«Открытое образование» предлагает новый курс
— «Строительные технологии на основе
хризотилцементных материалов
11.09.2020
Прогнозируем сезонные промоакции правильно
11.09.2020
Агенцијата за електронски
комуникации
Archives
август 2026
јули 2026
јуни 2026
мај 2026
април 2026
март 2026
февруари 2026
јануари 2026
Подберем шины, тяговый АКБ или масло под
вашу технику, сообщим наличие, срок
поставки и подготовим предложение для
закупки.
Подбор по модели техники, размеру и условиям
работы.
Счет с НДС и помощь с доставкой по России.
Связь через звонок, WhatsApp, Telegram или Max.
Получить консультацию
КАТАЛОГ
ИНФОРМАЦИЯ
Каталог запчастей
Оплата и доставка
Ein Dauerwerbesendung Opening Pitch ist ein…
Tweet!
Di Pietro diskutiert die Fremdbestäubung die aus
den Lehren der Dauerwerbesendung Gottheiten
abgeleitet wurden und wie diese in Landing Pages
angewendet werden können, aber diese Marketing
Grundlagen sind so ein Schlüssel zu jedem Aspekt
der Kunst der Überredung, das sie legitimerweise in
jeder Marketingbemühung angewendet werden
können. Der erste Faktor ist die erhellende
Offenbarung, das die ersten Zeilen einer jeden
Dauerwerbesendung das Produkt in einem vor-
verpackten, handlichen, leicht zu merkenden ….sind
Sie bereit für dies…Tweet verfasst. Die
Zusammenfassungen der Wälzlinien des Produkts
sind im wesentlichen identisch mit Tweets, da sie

--------------------

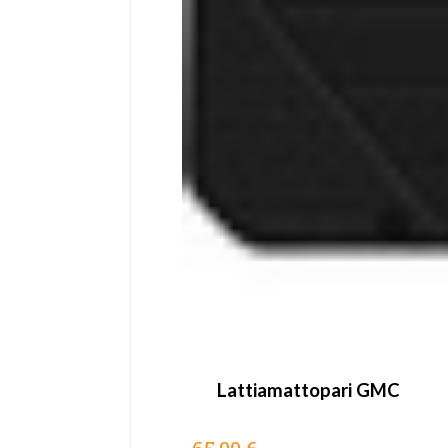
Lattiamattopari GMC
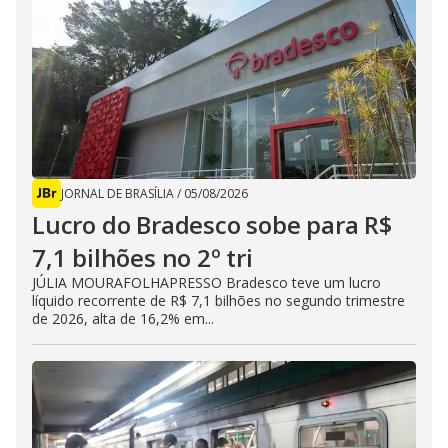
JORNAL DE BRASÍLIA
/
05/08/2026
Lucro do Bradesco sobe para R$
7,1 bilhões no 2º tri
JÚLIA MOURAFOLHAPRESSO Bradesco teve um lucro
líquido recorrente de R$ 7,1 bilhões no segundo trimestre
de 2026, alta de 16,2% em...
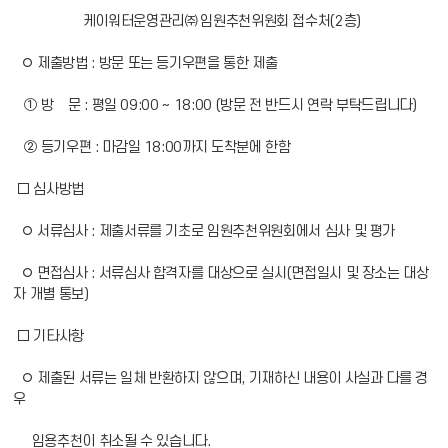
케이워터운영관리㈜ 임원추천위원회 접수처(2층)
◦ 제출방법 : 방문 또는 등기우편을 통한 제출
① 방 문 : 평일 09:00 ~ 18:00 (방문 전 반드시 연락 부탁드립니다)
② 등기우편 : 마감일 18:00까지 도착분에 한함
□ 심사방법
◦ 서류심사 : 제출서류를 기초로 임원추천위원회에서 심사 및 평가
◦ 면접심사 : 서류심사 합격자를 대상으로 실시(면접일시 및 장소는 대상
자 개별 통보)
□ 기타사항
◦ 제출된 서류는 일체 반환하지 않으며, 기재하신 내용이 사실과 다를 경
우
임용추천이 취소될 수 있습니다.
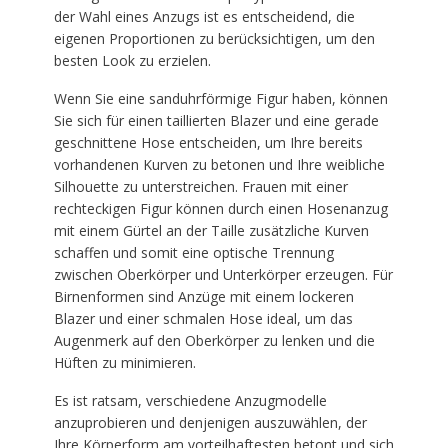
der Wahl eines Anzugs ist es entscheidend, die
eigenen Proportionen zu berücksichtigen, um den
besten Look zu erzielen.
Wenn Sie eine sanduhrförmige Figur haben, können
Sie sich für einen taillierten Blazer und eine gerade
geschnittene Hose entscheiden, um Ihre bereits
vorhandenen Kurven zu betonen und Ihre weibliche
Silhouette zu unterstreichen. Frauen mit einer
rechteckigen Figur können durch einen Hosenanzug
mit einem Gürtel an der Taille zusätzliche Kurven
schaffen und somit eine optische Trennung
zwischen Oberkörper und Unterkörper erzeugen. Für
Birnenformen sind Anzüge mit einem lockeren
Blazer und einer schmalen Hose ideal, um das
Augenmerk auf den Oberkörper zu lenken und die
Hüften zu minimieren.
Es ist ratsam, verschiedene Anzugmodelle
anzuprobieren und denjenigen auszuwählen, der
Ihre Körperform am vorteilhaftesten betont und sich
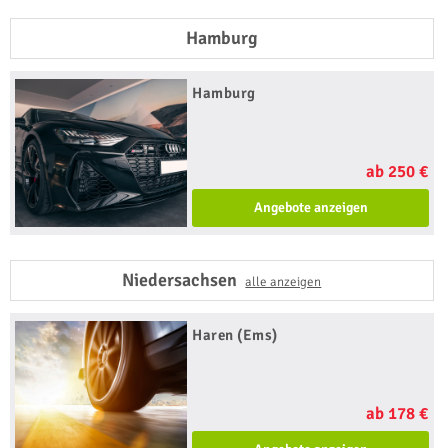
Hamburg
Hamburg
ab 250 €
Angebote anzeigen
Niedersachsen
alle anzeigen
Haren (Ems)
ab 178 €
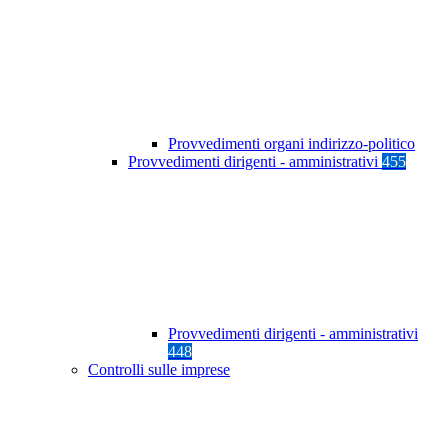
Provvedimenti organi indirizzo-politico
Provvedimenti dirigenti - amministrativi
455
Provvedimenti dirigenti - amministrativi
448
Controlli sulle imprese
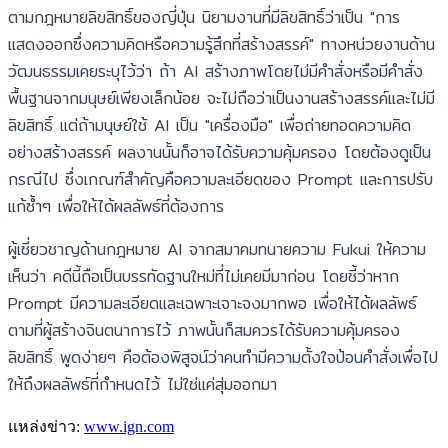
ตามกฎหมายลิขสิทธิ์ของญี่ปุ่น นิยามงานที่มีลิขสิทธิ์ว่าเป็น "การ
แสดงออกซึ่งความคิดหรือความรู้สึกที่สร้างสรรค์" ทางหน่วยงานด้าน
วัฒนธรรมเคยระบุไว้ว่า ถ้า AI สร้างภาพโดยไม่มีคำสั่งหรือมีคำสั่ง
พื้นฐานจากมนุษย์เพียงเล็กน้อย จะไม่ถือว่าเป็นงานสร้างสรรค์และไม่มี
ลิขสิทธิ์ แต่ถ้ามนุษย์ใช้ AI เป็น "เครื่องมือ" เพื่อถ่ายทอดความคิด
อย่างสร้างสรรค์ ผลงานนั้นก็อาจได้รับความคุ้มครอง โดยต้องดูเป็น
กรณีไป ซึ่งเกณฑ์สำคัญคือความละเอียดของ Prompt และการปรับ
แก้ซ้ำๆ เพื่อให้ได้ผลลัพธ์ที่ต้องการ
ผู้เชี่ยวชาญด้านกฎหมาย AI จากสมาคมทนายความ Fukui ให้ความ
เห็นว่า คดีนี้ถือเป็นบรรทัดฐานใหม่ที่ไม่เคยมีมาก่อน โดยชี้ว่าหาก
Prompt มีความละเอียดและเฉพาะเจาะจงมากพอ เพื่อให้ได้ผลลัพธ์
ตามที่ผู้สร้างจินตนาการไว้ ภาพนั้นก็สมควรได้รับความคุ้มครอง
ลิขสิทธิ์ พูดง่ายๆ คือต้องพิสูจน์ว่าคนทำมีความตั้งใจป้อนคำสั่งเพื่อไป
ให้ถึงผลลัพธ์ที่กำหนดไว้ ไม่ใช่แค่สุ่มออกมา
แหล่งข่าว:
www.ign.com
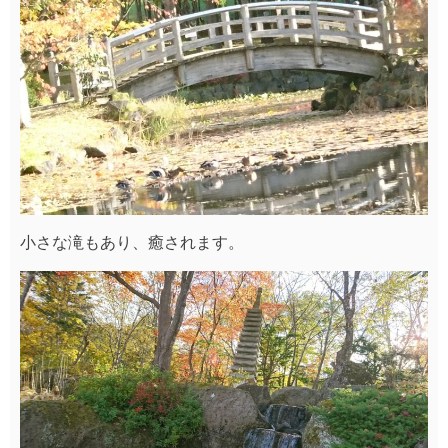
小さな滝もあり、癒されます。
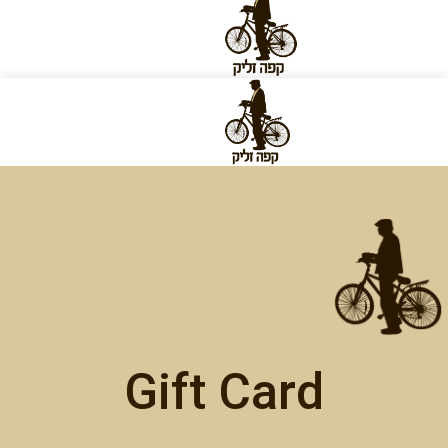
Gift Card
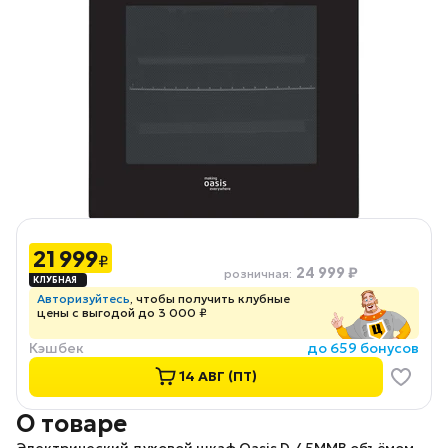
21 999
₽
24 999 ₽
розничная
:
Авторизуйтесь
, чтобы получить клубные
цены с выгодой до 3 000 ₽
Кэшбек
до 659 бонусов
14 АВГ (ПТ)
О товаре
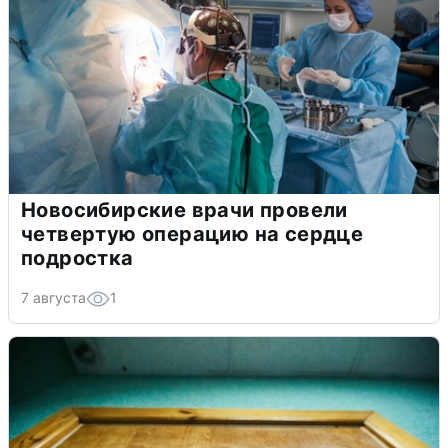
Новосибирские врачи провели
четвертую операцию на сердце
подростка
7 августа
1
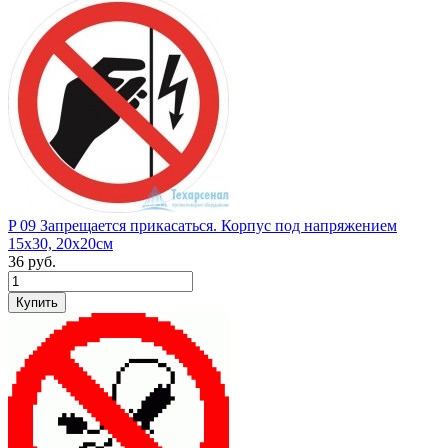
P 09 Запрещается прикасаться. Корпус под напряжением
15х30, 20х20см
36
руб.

--------------------

§ THE TASK
Above are the records. Copy the lines beginning at the one that has "ลิขสิทธิ์ แต่ถ้ามนุษย์ใช้ AI" and ending with the one that has "Prompt มีความละเอียดและเฉพาะเจาะจงมากพอ เพื่อให้ได้ผลลัพธ์", unchanged.

§ THE COMPLETED TASK
ลิขสิทธิ์ แต่ถ้ามนุษย์ใช้ AI เป็น "เครื่องมือ" เพื่อถ่ายทอดความคิด
อย่างสร้างสรรค์ ผลงานนั้นก็อาจได้รับความคุ้มครอง โดยต้องดูเป็น
กรณีไป ซึ่งเกณฑ์สำคัญคือความละเอียดของ Prompt และการปรับ
แก้ซ้ำๆ เพื่อให้ได้ผลลัพธ์ที่ต้องการ
ผู้เชี่ยวชาญด้านกฎหมาย AI จากสมาคมทนายความ Fukui ให้ความ
เห็นว่า คดีนี้ถือเป็นบรรทัดฐานใหม่ที่ไม่เคยมีมาก่อน โดยชี้ว่าหาก
Prompt มีความละเอียดและเฉพาะเจาะจงมากพอ เพื่อให้ได้ผลลัพธ์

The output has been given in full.